Practically a wunderkind, Hahn began studying chemistry at age 10 and had fabricated nitroglycerin by 14. Before attempting to build his reactor, Hahn tarnished his bedroom with his experiments, so his parents moved his work to their basement, before settling on the shed. Hahn gathered information by contacting the Nuclear Regulatory Commission, hoping to gain insight into the steps of building a breeder reactor. In most cases, Hahn was able to gather the info he needed with the help of aliases and cover stories...
utilizing household items and a lead block as a stand-in reactor, Hahn got to work. He collected thorium from lanterns, radium from clocks, tritium from gunsights, and lithium from $1,000 worth of batteries he bought himself. Hahn also employed coffee filters and pickle jars to handle dangerous and potentially deadly chemicals. The lack of protection, save for his gas mask, tragically, was later said to have affected Hahn’s life expectancy...
When the experiment met its threshold, Hahn had created a crude neutron source.
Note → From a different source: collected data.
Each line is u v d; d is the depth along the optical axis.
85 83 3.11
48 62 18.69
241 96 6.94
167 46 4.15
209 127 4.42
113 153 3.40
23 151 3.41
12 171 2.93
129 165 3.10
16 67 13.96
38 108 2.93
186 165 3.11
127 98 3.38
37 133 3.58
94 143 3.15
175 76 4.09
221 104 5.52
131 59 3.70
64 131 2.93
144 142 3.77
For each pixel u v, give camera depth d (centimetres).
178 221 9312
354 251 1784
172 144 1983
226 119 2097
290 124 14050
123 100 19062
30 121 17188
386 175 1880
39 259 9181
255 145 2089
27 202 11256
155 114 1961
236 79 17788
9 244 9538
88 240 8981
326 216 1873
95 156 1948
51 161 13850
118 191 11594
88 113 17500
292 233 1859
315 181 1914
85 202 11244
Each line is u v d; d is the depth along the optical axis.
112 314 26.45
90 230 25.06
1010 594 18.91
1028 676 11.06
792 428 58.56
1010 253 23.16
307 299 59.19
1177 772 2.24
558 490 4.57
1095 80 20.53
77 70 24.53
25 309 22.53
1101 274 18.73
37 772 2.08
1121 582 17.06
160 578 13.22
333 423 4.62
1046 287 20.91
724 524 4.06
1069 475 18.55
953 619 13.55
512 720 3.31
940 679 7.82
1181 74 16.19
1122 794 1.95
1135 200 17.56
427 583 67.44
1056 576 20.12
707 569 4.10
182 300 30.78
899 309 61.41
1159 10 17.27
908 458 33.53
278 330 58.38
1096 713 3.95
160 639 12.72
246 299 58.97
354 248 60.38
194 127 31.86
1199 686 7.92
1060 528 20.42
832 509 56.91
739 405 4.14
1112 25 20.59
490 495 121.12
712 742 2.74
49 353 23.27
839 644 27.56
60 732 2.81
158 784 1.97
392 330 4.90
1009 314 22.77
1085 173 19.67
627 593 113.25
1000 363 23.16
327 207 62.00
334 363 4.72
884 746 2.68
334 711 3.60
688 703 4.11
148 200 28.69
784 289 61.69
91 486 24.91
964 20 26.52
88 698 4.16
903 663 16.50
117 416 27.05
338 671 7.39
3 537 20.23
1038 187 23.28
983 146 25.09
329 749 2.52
While unable to produce fissionable fuel at the rate of other reactors, the the Boy Scout’s experiment was already spreading detectable radiation several houses away...
Hahn served in both the United States Navy and the United States Marine Corps, but only found new complications with mental health as he grew older.
A real-life Dexter’s Lab.
LGBTQ trend was from substituting soy formula for milk. Even cow milk is better for babies than soy formula. Soy made them all androgynous.
Rode bikes all summer, got spanked with belt, hair brush or whatever was in reach, went to the beach, went camping to the beach, or mountains. The 60’s to the 80’s were great to be a kid or raise a kid
My friend Pinky and I were 12, and his brother Sammy was 16 and had a driver’s license.
We would load up their Dad’s shotguns, rifles and pistols into the trunk of their car, and Sammy would drive us to an empty field on the edge of town. We’d set up a range of cans and bottles on fence posts, and start blasting away.
Once a cop came by. He walked up, surveyed the scene. He asked, “who owns these guns?” Our reply: “Sammy’s Dad, sir”
“Does he know you’re here with them?”
“Yes, sir. He lets us use them.”
He simply said: “OK boys, just be careful” and got back in his patrol car and left.
We’d go across the bay in the whaler camp out on the sandbar at the JP Morgan estate.
...uphill both ways.
I just went through the slideshow. We did most of that stuff well into the 80’s.
I don’t remember anyone getting killed or seriously injured.
If I commented on my childhood,
Well I won’t.
It was good fun! I miss those days.
OK one more.
My friend saved up $300.
His mom let him buy a ‘64 Belvedere. V8, I recall.
We were about 13 years old.
His family lived on a dead end street.
We would drive it after school, up and down the street.
It’s the best memory of my childhood.